The extent and rate of degradation of flax (Linum usitatissimum) fibers, both in the native state and after surface chemical modification (acetylation or poly(ethylene glycol), PEG, grafting), was investigated under laboratory conditions in two different biodegrading environments. Degradation of the fibers under aerobic conditions by the action of the microorganisms present in soil is assessed with the ASTM 5988-96 method by monitoring carbon dioxide evolution. In vitro biodegradation experiments were carried out by exposing the fibers to a pure culture of Cellvibrio fibrovorans bacteria and measuring the mass loss as a function of time. Despite the complexity of the system, the results of degradation in soil were satisfactorily reproducible, although the absolute rates were found to change in different experiments using the same soil. The degradation rate of acetylated fibers in soil nearly equals that of unmodified fibers, whereas in the pure culture, acetylated fibers biodegrade slower than native fibers. The opposite happens with the PEG-grafted fibers, which degrade slower than unmodified flax in soil and at a comparable rate upon in vitro exposure to the bacterial culture.
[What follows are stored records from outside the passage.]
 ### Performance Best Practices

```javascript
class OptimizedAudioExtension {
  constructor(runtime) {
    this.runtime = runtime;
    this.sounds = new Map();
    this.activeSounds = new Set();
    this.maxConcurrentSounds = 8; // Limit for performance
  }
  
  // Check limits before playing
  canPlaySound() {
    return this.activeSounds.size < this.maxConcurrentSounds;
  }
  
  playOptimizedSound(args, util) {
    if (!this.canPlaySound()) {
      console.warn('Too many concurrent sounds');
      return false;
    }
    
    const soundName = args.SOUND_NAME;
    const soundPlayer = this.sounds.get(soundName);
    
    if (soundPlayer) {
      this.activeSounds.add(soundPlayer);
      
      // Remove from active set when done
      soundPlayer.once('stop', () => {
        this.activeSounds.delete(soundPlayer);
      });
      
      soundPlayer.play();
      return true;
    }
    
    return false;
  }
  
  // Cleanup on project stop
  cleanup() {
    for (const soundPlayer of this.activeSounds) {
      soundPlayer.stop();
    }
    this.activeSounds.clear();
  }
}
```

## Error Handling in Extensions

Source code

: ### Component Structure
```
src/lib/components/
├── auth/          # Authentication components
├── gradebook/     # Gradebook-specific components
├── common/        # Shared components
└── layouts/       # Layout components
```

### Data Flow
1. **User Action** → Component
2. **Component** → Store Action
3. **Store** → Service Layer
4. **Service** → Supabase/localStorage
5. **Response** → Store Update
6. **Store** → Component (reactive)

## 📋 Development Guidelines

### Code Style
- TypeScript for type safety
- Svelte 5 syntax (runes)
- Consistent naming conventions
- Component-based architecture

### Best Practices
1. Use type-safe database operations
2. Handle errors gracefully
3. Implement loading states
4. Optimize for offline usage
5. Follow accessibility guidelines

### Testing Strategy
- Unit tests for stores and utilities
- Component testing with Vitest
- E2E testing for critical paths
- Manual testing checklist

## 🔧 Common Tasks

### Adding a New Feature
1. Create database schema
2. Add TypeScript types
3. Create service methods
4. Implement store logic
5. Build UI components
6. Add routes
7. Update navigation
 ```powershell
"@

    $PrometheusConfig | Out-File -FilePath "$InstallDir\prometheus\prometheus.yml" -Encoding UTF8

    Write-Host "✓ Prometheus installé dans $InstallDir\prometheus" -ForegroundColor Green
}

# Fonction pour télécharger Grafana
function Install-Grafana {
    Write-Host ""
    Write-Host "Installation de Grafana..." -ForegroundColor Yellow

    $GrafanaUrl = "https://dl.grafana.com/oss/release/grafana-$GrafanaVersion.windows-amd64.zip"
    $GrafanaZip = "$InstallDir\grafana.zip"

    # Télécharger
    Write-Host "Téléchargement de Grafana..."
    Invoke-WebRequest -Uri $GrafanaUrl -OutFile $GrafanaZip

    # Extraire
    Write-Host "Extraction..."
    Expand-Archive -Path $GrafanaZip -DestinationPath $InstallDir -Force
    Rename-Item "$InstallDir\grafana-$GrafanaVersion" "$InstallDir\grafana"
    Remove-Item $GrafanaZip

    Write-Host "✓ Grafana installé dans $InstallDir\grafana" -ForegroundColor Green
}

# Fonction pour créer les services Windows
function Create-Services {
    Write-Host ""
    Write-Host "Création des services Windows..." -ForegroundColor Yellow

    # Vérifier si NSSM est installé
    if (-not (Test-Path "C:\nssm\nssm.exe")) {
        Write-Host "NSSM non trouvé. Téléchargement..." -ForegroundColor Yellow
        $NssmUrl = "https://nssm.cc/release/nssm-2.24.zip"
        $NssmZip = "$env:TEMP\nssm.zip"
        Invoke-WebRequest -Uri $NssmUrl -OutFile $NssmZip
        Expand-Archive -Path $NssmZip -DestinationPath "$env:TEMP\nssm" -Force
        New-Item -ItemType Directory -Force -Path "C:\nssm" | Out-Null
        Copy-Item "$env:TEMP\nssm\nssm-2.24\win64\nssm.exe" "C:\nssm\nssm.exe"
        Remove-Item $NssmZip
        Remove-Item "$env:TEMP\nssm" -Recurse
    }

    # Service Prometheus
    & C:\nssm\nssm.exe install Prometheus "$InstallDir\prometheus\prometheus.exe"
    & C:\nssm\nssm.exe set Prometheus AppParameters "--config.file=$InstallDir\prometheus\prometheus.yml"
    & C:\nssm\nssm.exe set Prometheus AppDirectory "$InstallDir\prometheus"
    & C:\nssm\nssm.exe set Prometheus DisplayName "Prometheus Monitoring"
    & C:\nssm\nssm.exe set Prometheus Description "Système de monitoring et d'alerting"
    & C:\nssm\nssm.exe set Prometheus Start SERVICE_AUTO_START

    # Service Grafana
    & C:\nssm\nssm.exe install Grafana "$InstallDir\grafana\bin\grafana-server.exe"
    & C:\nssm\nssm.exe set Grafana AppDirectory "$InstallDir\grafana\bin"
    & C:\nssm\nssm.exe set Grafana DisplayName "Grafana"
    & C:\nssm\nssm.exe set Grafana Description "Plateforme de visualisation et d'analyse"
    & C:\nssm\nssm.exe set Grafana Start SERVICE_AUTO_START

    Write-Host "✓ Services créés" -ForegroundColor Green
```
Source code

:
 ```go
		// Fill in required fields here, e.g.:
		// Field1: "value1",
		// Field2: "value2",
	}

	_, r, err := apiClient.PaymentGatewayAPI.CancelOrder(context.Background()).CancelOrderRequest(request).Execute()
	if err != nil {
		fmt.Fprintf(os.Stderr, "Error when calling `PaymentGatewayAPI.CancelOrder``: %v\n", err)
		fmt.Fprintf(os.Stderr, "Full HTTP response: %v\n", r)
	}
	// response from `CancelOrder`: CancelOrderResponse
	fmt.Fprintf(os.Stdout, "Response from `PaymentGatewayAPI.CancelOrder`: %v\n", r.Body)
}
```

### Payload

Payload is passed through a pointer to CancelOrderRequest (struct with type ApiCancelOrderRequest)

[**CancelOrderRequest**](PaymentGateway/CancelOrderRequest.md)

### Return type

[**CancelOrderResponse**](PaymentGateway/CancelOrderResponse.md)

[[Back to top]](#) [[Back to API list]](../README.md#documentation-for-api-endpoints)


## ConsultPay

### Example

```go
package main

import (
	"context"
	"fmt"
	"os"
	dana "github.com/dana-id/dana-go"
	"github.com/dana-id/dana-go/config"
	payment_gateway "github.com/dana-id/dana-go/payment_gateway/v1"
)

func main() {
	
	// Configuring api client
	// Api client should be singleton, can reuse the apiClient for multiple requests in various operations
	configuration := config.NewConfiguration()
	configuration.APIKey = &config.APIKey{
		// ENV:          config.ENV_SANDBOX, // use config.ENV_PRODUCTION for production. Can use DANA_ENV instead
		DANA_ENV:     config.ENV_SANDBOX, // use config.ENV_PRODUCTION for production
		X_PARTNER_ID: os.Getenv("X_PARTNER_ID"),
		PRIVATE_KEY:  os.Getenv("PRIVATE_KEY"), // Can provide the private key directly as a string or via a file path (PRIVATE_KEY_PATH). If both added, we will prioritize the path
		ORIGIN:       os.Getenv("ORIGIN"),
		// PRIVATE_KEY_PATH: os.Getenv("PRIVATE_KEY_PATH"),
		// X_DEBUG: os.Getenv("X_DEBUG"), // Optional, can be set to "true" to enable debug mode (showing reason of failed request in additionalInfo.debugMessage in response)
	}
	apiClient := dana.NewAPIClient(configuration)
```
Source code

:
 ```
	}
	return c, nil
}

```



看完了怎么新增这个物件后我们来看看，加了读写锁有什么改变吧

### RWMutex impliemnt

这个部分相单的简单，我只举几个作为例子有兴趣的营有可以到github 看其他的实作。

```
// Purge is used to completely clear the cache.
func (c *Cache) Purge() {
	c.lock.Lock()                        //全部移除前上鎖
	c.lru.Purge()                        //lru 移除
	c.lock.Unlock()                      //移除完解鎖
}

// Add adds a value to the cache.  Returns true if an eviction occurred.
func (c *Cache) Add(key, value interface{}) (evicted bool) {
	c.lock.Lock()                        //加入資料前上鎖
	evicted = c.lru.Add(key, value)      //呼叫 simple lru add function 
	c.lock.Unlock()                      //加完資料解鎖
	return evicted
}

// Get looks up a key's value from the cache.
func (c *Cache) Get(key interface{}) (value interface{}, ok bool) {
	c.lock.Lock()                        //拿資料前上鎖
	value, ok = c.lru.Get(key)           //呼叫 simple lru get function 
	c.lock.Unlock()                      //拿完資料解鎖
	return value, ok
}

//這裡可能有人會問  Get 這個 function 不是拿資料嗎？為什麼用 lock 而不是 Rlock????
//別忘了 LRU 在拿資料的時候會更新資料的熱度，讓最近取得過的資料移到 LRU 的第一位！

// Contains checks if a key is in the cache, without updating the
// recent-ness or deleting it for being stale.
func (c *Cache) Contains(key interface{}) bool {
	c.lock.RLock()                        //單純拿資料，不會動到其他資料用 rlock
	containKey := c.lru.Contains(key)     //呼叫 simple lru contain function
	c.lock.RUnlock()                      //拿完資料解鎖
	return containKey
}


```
The different biodegradation kinetics observed in the two biodegrading environments were attributed to differences of biocenoses, abiotic factors, and biodegradation assessing methods. Nevertheless, the final extent of biodegradation was the same for modified and unmodified fibers both in soil and in the pure culture, showing that the surface chemical modifications applied do not significantly affect biodegradability of the flax fibers.